Where these lines meet the curves, a vertical line should be inserted. This will give the values for the median and the two quartiles. The inter-quartile range can be found by subtracting the lower quartile from the upper quartile. The inter-quartile range is not affected by extreme values.
To work out if there are any outliers for the box plots, the IQR must be multiplied by 1.5 and then added to the upper quartile, then subtracted from the lower quartile. Any data, which is not within this range, is called an outlier. Outliers are extreme values that can influence the mean of a set of data by making it lower or higher. Their effect can be seen on the Standard Deviation.
The cumulative frequency curves show that the times do not vary greatly between the years. The year 8s and 9s have the fastest running times however, they also have some of the slowest times. Year 7 and year 10 have roughly the same median and year 8 and 9 also have similar medians. Both years 8 and 7 show fairly normal skew, and Year 9 has definite positive skew. Year 10 has slight positive skew, and the IQR for year 10 is also the largest, which shows that the spread of times is greater in this year than in the others. For Year 8, the IQR is smallest for year 8, showing that their times are less spread and that there is less difference in between individuals’ performances. Year 7 has the slowest time. Year 9 has the fastest time as well as the only time below the lowest boundaries.

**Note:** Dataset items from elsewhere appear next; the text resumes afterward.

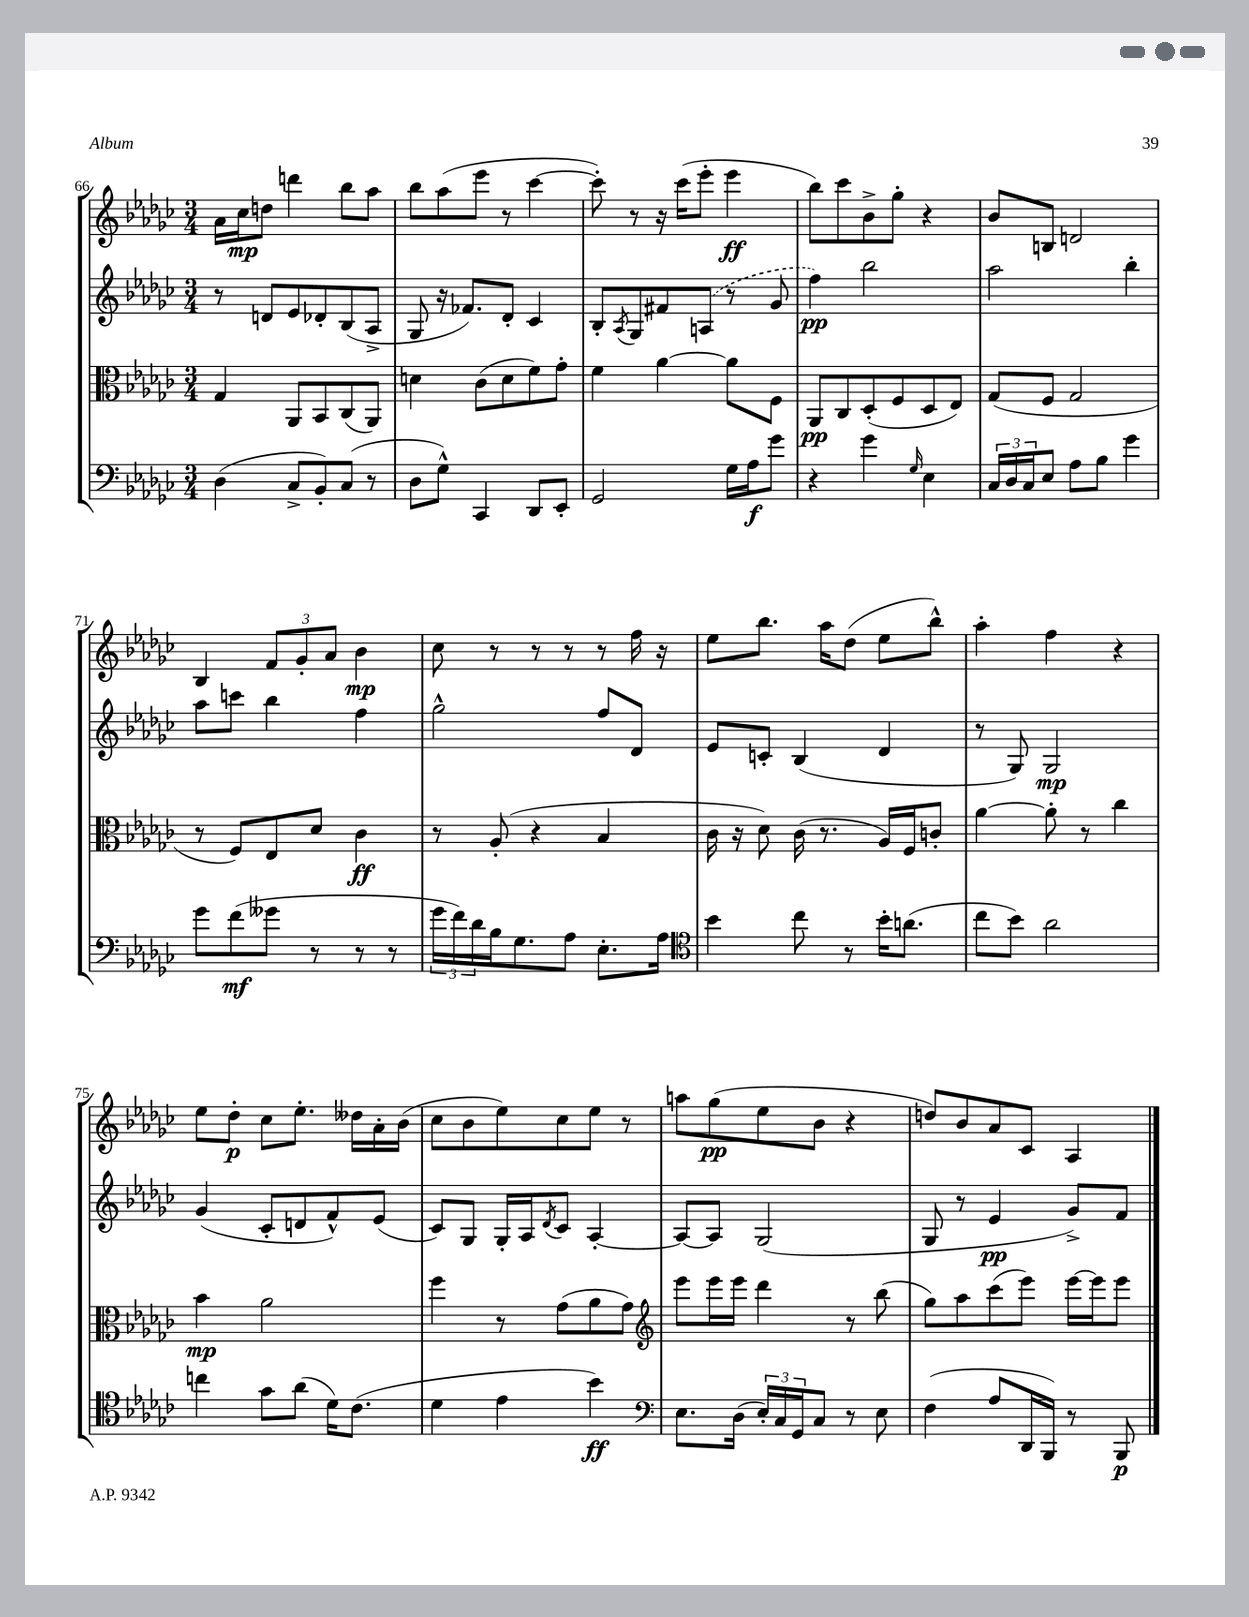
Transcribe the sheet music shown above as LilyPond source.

<<
\new StaffGroup <<
\new Staff = "s0" {
    \clef treble \key ges \major \numericTimeSignature \time 3/4
    aes'16 ces''16\mp d''8 d'''4 bes''8 aes''8 |
    bes''8 aes''8( ees'''8 r8 ces'''4~ |
    ces'''8-.) r8 r16 ces'''16( ees'''8-. ees'''4\ff |
    bes''8) ces'''8 bes'8-> ges''8-. r4 |
    bes'8 b8 d'2 |
    bes4 \tuplet 3/2 { f'8 ges'8-. aes'8 } bes'4\mp |
    ces''8 r8 r8 r8 r8 f''16 r16 |
    ees''8 bes''8. aes''16 des''8( ees''8 bes''8-^) |
    aes''4-. f''4 r4 |
    ees''8 des''8-.\p ces''8 ees''8.-. deses''16 aes'16-. bes'16( |
    ces''8 bes'8 ees''8) ces''8 ees''8 r8 |
    a''8 ges''8\pp( ees''8 bes'8 r4 |
    d''8) bes'8 aes'8 ces'8 aes4 \bar "|." |
}
\new Staff = "s1" {
    \clef treble \key ges \major \numericTimeSignature \time 3/4
    r8 d'8 ees'8 des'8-. bes8( aes8-> |
    ges8 r16 fes'8.) des'8-. ces'4 |
    bes8-. \acciaccatura { aes8 } ges8 fis'8 \once \slurDashed a8( r8 ges'8 |
    f''4\pp) bes''2 |
    aes''2 bes''4-. |
    aes''8 c'''8 bes''4 f''4 |
    ges''2-^ f''8 des'8 |
    ees'8 c'8-. bes4( des'4 |
    r8 ges8) ges2\mp |
    ges'4( ces'8-. d'8 f'8-^) ees'8( |
    ces'8) ges8 ges16-. aes16 \acciaccatura { des'8 } ces'8 aes4~-. |
    aes8~ aes8 ges2( |
    ges8 r8 ees'4\pp ges'8->) f'8 \bar "|." |
}
\new Staff = "s2" {
    \clef alto \key ges \major \numericTimeSignature \time 3/4
    ges4 aes,8 bes,8 ces8( aes,8) |
    d'4 ces'8( d'8 f'8) ges'8-. |
    f'4 aes'4~ aes'8 f8 |
    aes,8\pp ces8 des8-.( f8 des8 ees8) |
    ges8( f8 ges2 |
    r8 f8) ees8 des'8 ces'4\ff |
    r8 aes8-.( r4 bes4 |
    ces'16 r16 des'8) ces'16( r8. aes16) f16 c'8-. |
    aes'4~ aes'8-. r8 ces''4 |
    bes'4\mp aes'2 |
    f''4 r8 ges'8( aes'8 ges'8) |
    \clef treble ees'''8 ees'''16 ees'''16 des'''4 r8 bes''8( |
    ges''8) aes''8 ces'''8( ees'''8) ees'''16~ ees'''16 ees'''8 \bar "|." |
}
\new Staff = "s3" {
    \clef bass \key ges \major \numericTimeSignature \time 3/4
    des4( ces8-> bes,8-.) ces8( r8 |
    des8 ges8-^) ces,4 des,8 ees,8-. |
    ges,2 ges16 aes16\f ges'8 |
    r4 ges'4 \grace { ges16 } ees4 |
    \tuplet 3/2 { ces16 des16 ces16 } ees8 aes8 bes8 ges'4 |
    ges'8 f'8\mf( geses'8 r8 r8 r8 |
    \tuplet 3/2 { ges'16 f'16) des'16 } bes16 ges8. aes8 ees8.-. aes16 |
    \clef tenor bes'4 ces''8 r8 bes'16-. a'8.( |
    ces''8 bes'8) aes'2 |
    c''4 ges'8 aes'8( des'16) ces'8.( |
    des'4 ees'4 bes'4\ff) |
    \clef bass ees8. des16( \tuplet 3/2 { ees16-.) ces16 ges,16 } ces8 r8 ees8 |
    f4( aes8 des,16 bes,,16) r8 bes,,8\p \bar "|." |
}
>>
>>
\layout { \context { \Score currentBarNumber = #66 } }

This hypothesis, like my last one suggests that the athletic peak for a pupil be during year 9. This may be biased for the dozens of reasons outlined in the introduction. We have no idea how the results would vary in a non-selective mixed school, non-selective boys/girls schools; selective mixed school or a selective boy’s school. It would also differ greatly from a school that focused more on sport.
One of the logical reasons for why the athletic peak may be in year 9, is that apart from year 10s, they are the eldest, and the Year 10s are under so much more pressure due to GCSE work, leaving less time for sport, etc.
It also possibly means that year 10s cannot concentrate as much when they are doing athletics because of the pressure of coursework. It is also possible that this year is not representative of other years that may continue getting better. There is however, only a certain amount that a teenager can improve before they reach the best of their ability and can only stay the same or get worse. This was referred to as the “peak” and achieved by most in CCHS during year 9.